EXTRAIT DU DOCUMENT ::
Aucune des affirmations […] que comporte ce livre, n'est
appuyée de la moindre référence précise.
[…] L'auteur parle avec sympathie de chacun des moines et respecte ce
qu'ils ont vécu. Toutefois, leurs préoccupations
théologiques et le contexte communautaire et ecclésial
dans lequel ils ont vécu, ne semblent pas lui être
familiers. […] En réalité, […] le style change tout
à coup à partir de la page 132, et surtout à
partir de la page 154, où il semble vraiment dans son
élément, celui des tensions entre les diverses
tendances politiques françaises et en particulier entre les
divers services de renseignements français, la DST et la DGSE.
On a l'impression que la date de la parution du livre a
été dictée […] par l'atmosphère
pré-électorale dans l'Hexagone et peut-être par
les difficultés judiciaires de certains élus [Charles Pasqua]. Il y a visiblement des comptes à
régler et sans doute autant à cacher qu'à
révéler. Mais pourquoi faut-il mêler ces
questions à la mémoire des moines de Tibhirine ?
L'auteur veut démontrer que l'échec des
négociations […] est attribuable à la
sensibilité blessée ou à l'esprit mesquin de tel
ou tel autre politicien [Alain Juppé]. […] Pour
quiconque s'efforce depuis cinq ans de faire la lumière sur ce
qui s'est réellement passé concernant les moines de
Tibhirine depuis le 26 mars jusqu'aux environs du 25 mai 1996, ce
livre est bien décevant. " De fait, cet ouvrage est
extrêmement avare de citations et se contente donc de
réflexions très générales et parfois
approximatives. Par ailleurs, son plan, intéressant en
théorie - chaque chapitre consacre une partie finale au
portrait d'un des sept frères assassinés - ne
fonctionne pas très bien en pratique, le lecteur perdant le
fil du récit dans ces interludes descriptifs trop artificiels.

LISTING FOURNI ::
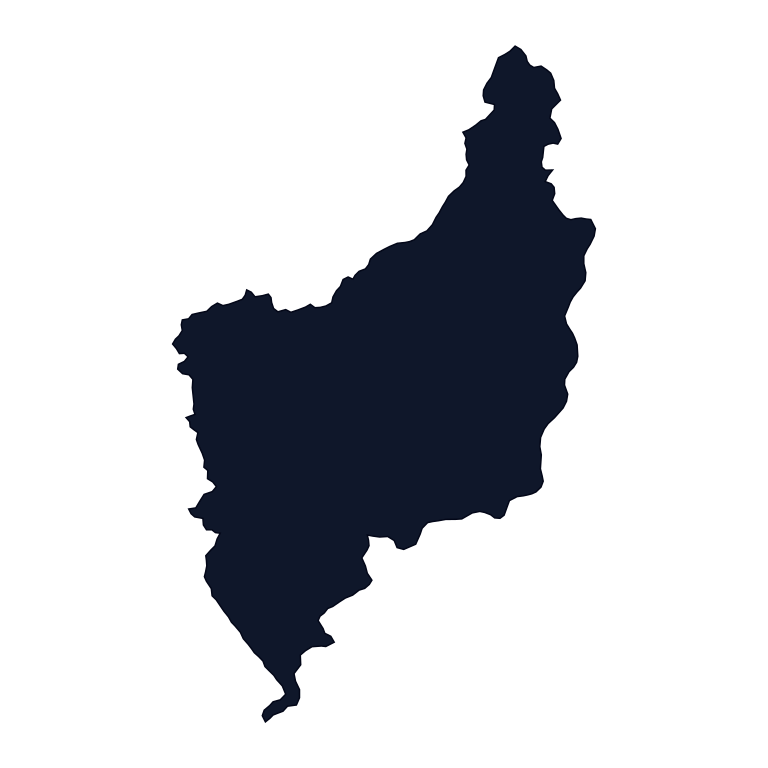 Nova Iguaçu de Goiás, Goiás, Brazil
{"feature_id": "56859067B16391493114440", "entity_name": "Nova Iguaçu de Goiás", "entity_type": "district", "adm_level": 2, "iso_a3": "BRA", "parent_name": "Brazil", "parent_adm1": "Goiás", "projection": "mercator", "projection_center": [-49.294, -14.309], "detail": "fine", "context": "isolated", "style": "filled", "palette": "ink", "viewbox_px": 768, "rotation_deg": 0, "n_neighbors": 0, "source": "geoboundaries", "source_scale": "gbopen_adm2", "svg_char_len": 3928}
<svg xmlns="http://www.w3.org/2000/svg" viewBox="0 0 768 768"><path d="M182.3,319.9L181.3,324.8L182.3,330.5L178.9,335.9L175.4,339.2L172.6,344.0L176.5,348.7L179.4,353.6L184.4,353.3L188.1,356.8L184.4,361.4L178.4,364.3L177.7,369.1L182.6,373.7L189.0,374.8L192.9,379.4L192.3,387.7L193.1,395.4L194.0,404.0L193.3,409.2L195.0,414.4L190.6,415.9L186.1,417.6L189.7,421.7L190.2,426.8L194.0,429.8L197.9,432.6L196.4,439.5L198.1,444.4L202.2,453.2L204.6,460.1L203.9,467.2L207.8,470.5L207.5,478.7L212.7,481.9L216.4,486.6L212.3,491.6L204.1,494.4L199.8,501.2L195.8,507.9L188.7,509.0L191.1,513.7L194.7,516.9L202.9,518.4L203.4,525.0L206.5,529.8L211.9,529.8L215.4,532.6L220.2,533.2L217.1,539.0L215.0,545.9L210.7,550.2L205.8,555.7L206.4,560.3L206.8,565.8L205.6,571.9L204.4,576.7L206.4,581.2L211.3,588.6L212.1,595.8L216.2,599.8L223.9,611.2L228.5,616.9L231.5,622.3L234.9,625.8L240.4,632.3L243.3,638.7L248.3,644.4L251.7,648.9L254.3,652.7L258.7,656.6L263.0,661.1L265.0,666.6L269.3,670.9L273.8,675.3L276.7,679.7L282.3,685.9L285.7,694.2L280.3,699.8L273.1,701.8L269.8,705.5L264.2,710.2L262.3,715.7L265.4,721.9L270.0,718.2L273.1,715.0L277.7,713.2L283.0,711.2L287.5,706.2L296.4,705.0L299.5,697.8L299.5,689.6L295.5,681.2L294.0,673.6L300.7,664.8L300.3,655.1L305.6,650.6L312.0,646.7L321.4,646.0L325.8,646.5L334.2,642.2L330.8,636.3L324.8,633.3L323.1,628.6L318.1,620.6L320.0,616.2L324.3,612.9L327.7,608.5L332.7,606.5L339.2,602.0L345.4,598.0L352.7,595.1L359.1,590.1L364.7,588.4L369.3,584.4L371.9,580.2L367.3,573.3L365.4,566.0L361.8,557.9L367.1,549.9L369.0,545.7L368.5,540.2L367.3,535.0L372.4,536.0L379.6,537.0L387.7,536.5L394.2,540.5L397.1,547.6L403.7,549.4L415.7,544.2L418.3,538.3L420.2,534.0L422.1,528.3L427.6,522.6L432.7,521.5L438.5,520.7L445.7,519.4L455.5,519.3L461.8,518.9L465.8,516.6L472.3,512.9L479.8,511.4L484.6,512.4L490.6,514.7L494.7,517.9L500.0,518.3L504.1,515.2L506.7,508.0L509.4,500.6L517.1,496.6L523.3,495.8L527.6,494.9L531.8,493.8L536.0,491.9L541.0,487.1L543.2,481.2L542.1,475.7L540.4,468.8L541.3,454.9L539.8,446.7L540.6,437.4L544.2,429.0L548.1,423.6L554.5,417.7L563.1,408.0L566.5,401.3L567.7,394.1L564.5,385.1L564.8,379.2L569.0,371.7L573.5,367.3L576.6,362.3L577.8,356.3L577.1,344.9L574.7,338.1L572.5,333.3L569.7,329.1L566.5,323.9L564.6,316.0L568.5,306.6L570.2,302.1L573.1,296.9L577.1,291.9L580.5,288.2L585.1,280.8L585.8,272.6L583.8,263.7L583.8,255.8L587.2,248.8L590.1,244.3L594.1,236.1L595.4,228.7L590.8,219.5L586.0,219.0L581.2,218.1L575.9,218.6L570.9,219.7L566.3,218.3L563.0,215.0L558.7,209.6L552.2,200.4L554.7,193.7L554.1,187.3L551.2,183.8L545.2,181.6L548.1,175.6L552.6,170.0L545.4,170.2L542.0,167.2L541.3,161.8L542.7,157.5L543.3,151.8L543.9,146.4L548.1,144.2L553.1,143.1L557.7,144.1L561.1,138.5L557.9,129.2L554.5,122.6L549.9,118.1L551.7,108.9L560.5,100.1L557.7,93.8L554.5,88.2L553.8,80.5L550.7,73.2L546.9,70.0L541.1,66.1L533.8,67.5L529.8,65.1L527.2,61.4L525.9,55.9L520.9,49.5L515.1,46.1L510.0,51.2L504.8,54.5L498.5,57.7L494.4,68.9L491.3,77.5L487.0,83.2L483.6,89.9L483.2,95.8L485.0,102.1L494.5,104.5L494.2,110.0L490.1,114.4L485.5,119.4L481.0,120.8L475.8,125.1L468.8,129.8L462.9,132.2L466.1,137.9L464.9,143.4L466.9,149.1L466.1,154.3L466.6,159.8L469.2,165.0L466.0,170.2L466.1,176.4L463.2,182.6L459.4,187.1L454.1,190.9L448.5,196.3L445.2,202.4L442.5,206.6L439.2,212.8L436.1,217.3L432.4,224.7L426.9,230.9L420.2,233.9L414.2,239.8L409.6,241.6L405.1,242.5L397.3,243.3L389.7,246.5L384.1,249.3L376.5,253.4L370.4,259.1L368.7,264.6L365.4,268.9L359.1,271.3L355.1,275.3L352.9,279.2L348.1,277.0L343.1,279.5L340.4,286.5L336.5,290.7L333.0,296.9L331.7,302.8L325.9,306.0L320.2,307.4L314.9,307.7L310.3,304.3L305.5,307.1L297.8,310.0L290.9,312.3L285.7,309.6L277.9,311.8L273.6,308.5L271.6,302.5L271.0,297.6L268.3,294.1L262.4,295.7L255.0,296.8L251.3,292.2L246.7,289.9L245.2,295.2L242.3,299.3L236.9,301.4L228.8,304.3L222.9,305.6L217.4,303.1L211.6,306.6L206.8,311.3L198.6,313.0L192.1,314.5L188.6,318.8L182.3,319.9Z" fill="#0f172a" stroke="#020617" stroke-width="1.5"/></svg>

LISTE DES TÂCHES ::
a – Quels services de renseignements français l'extrait sur le livre consacré aux moines de Tibhirine nomme-t-il ?
b – Recopiez le passage de l'extrait sur le livre consacré aux moines de Tibhirine compris entre « Aucune des affirmations » et « et la DGSE. », ces deux bornes incluses.
c – Poursuivez l'extrait sur le livre consacré aux moines de Tibhirine après sa dernière phrase.

RÉPONSES ATTENDUES ::
a – La DST et la DGSE.

b –
Aucune des affirmations […] que comporte ce livre, n'est
appuyée de la moindre référence précise.
[…] L'auteur parle avec sympathie de chacun des moines et respecte ce
qu'ils ont vécu. Toutefois, leurs préoccupations
théologiques et le contexte communautaire et ecclésial
dans lequel ils ont vécu, ne semblent pas lui être
familiers. […] En réalité, […] le style change tout
à coup à partir de la page 132, et surtout à
partir de la page 154, où il semble vraiment dans son
élément, celui des tensions entre les diverses
tendances politiques françaises et en particulier entre les
divers services de renseignements français, la DST et la DGSE.

c –
" Un livre de trop sur Tibhirine ", titre Dom Armand Veilleux
sur son site Internet...
L'originalité du livre de John Kiser : une lecture
à trois niveaux
Revenons maintenant au travail de John Kiser. Commençons
par souligner que c'est l'ouvrage le plus volumineux publié
à ce jour (335 pages pour l'original américain ; 512
pages pour la version française). C'est aussi certainement le
plus complet. Car il est le seul à poursuivre
simultanément trois objectifs majeurs très
différents, et il parvient, avec brio, à les relier par
un jeu d'éclairages mutuels successifs.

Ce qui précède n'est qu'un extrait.